The master, strangely surprised at the sudden disappearance of his slave, questioned the supposed fisherman. Mestra replied that she had seen no one, and he proceeded to search for the fugitive elsewhere. She then resumed her own form, and returned to her father, who was well pleased to find that he had still both his daughter and the money for which he had sold her. He again resorted to this base expedient, but as often as Mestra was sold, she was transformed, by the favor of Neptune, now into a horse, now an ox, and now a stag; and so escaped from her purchaser.

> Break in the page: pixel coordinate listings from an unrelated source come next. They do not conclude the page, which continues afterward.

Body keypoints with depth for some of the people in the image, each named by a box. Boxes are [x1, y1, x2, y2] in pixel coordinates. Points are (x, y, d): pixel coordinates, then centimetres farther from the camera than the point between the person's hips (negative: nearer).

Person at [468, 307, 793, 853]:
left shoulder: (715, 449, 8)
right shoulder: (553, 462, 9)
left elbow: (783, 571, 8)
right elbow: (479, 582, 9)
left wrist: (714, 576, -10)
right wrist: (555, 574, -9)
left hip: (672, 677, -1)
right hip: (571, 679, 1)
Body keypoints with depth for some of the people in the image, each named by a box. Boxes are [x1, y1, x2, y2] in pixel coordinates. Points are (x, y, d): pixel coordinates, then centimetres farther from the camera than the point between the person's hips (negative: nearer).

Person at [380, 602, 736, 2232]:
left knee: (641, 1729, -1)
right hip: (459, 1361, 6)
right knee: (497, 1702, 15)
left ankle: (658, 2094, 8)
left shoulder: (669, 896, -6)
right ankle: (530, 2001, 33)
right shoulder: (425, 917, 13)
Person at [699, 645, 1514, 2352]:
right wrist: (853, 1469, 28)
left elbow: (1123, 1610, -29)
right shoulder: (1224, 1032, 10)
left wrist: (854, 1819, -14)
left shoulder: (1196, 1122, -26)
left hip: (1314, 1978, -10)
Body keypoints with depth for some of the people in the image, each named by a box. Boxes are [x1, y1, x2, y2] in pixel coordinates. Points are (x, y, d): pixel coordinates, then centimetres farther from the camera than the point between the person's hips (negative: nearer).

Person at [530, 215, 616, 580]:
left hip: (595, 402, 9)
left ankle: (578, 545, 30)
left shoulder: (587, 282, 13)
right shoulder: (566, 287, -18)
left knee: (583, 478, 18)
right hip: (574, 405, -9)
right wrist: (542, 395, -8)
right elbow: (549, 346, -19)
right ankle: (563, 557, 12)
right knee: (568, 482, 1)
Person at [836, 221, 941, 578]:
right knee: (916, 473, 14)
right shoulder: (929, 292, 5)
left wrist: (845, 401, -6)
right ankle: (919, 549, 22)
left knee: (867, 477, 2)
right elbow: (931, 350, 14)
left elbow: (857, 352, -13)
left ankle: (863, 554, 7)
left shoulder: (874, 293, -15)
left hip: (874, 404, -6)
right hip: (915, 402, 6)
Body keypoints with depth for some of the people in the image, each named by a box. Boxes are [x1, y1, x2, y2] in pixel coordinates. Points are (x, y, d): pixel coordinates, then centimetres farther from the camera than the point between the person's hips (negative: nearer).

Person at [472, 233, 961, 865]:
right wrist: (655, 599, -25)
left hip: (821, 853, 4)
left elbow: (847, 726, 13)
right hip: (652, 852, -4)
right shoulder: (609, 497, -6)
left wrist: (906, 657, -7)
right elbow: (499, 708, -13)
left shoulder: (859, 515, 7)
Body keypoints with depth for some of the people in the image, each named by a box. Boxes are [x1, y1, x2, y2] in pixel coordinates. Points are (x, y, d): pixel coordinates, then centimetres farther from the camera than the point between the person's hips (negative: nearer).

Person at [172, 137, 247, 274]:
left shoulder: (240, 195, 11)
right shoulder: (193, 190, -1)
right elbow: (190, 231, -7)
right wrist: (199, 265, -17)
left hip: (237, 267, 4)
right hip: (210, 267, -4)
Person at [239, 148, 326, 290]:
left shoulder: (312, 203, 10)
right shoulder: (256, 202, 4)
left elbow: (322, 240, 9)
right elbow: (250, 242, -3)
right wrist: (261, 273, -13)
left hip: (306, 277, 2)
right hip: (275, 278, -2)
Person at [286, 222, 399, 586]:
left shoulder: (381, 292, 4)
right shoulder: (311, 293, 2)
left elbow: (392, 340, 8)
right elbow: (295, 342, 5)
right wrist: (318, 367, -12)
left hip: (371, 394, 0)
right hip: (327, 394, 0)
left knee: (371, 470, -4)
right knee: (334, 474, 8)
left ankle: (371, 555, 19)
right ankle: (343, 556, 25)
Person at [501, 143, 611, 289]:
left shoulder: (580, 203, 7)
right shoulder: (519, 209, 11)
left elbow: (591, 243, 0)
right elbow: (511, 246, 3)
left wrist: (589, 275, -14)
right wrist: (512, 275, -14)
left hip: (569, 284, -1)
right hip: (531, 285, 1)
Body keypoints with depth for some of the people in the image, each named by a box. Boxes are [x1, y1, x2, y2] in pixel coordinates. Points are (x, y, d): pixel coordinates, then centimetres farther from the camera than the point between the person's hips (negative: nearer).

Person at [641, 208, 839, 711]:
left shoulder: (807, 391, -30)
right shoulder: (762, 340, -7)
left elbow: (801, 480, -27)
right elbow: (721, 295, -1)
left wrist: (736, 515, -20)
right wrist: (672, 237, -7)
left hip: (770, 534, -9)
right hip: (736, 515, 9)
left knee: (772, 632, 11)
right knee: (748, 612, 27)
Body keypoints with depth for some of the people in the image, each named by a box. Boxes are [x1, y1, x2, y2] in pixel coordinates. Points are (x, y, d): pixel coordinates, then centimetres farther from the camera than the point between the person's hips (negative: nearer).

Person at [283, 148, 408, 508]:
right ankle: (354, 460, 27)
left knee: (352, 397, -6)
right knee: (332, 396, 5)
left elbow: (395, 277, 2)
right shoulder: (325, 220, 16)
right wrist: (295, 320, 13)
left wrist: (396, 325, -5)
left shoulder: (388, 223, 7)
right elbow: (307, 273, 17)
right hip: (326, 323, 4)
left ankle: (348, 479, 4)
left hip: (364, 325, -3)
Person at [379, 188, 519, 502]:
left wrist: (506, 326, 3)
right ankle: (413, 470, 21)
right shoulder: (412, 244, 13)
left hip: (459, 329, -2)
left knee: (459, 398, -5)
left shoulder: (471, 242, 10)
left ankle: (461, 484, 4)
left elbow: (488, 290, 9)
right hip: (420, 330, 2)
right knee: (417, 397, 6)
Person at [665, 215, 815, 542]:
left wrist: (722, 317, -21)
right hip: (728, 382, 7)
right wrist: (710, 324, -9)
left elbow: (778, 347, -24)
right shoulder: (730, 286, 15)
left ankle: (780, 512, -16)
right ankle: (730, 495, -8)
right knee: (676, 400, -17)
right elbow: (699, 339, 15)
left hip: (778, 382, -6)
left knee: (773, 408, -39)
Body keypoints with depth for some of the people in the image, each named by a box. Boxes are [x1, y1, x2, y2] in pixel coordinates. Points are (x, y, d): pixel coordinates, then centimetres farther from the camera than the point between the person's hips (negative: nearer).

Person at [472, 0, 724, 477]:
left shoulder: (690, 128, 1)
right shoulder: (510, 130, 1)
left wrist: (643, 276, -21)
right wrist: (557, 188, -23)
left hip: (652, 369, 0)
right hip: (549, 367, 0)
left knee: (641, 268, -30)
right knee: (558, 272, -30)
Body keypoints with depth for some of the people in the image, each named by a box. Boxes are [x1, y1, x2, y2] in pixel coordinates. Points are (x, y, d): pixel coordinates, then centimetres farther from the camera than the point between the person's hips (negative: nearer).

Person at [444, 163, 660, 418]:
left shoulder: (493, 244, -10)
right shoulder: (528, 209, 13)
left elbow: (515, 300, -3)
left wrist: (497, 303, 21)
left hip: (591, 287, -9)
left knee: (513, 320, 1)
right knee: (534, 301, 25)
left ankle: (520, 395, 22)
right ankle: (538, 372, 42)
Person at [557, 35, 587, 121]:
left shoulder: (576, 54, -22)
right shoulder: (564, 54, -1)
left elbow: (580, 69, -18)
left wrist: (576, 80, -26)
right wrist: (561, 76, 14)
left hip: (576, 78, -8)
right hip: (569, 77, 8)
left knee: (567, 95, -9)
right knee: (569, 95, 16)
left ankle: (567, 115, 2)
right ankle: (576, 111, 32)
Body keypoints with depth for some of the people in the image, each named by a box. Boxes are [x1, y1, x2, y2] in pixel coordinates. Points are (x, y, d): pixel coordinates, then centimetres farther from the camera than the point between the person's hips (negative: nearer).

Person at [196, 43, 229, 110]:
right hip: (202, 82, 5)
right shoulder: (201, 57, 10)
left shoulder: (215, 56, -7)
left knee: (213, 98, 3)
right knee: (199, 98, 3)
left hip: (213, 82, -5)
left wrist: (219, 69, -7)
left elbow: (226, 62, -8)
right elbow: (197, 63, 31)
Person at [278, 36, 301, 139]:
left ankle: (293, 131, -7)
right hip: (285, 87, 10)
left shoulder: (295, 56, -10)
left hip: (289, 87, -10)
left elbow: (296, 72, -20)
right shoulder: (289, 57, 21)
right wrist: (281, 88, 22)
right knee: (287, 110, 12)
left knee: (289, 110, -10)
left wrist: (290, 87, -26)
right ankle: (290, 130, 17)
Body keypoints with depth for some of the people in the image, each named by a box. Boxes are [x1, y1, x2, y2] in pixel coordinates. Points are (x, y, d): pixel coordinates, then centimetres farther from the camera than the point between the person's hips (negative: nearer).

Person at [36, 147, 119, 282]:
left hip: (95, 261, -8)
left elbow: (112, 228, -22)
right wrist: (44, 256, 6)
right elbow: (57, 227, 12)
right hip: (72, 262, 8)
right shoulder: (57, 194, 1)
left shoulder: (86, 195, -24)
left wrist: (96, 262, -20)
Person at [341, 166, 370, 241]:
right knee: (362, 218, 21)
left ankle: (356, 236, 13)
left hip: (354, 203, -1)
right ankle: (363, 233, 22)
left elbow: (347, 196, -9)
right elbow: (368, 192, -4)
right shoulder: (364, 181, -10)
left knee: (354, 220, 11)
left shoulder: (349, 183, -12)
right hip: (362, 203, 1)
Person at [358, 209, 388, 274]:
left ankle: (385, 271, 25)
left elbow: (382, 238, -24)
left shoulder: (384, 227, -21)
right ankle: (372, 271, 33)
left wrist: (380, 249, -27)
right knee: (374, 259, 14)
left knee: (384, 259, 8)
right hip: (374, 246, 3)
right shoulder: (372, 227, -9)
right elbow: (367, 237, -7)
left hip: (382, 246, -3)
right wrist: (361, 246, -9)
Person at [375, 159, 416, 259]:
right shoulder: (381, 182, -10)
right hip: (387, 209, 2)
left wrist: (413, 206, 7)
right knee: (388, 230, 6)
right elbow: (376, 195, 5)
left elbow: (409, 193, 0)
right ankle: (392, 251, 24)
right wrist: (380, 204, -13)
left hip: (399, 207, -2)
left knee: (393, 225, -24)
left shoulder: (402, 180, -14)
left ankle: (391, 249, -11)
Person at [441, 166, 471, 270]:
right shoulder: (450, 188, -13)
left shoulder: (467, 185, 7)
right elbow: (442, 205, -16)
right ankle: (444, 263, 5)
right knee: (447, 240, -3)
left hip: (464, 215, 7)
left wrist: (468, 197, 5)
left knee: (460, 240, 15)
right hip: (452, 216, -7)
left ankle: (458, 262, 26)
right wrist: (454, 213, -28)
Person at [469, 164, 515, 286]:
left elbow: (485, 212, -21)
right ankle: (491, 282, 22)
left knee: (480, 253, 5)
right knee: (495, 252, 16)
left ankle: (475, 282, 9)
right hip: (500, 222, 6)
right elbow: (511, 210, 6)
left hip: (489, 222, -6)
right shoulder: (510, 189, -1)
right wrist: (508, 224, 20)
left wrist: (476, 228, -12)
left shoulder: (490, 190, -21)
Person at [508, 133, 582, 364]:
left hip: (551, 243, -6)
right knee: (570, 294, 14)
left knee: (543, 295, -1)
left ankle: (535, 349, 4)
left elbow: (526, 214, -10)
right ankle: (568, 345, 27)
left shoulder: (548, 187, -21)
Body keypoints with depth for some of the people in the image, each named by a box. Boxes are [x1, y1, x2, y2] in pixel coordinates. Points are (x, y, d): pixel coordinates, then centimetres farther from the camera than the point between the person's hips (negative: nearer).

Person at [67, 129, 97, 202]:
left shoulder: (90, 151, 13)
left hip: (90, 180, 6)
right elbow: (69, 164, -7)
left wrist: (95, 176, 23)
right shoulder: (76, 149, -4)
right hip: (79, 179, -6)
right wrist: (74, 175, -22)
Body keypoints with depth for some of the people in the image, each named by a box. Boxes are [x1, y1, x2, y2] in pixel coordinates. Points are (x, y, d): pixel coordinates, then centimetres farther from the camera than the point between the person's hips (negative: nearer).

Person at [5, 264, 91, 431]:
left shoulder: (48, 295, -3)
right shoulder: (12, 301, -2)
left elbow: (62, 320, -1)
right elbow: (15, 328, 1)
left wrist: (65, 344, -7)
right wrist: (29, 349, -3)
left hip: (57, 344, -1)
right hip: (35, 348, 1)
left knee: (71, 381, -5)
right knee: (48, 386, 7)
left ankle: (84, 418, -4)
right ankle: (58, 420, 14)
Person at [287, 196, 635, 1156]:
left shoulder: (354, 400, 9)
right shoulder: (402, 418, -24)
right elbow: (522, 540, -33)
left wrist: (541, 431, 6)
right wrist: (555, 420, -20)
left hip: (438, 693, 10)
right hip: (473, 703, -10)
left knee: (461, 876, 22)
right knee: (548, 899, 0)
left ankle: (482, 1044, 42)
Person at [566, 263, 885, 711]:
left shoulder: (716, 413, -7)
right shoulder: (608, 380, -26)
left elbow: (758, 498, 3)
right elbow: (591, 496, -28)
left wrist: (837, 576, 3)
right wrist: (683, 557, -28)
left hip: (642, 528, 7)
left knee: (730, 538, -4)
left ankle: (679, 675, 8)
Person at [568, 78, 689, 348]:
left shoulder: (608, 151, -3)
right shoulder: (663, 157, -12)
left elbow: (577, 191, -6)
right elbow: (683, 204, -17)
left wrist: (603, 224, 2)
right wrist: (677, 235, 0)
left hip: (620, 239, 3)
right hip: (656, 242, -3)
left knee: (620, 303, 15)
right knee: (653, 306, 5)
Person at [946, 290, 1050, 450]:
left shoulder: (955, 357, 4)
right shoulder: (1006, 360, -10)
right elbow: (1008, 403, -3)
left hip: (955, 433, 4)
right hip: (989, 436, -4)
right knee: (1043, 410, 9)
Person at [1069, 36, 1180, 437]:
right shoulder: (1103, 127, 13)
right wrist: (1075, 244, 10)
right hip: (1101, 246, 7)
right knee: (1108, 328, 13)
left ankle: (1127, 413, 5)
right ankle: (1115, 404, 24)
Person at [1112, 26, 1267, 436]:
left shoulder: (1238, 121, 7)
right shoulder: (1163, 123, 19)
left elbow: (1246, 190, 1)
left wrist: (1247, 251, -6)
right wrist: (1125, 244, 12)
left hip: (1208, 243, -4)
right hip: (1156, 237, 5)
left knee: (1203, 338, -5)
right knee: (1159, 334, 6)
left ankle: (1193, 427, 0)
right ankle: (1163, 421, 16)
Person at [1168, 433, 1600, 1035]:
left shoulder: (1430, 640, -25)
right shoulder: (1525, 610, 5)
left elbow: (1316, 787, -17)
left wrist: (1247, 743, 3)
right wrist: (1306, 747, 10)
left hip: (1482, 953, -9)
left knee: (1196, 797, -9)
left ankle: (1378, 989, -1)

All means proved insufficient to supply the wants of the unhappy Erisichthon, who was compelled by hunger to devour his own flesh before death came to end his misery.

[145]

CHAPTER XXXIII.

Poets of Classic Fable.

HOMER—HESIOD—VIRGIL—OVID.

Ques. Who was Homer?

Ans. Everything relating to this poet is involved in obscurity. The two biographies of him which were formerly attributed to Herodotus and Plutarch, are evidently fabulous; their real authors are not known. Nothing is known certainly regarding Homer’s parentage, his birth-place, or even the exact era in which he lived. Seven cities contended for the honor of having given this great poet to the world; these were Smyrna, Chios, Col´ophon, Sal´amis, Rhodes, Argos and Athens.

Smyrna appears to have the best claim, and it is considered certain that the poet was by birth an Ionian; the Ionic is the dialect employed in his works, with a slight mixture, however, of the Æolic, and other forms. With regard to the time in which Homer lived, there is much difference of opinion among the learned, some placing him in [146] the ninth, others in the tenth century before our era. The latter opinion is the more probable.

According to the account generally given, Homer was for many years a schoolmaster in Smyrna. He afterwards abandoned this occupation, and spent some time in travelling.

He made several voyages in the company of a sea captain named Mentes; but at length his sight became so much affected that he was obliged to remain on shore at Ithaca. While in this island, he was kindly entertained by a wealthy man named Mentor, who related to him the traditionary tales on which he afterwards founded the Odyssey.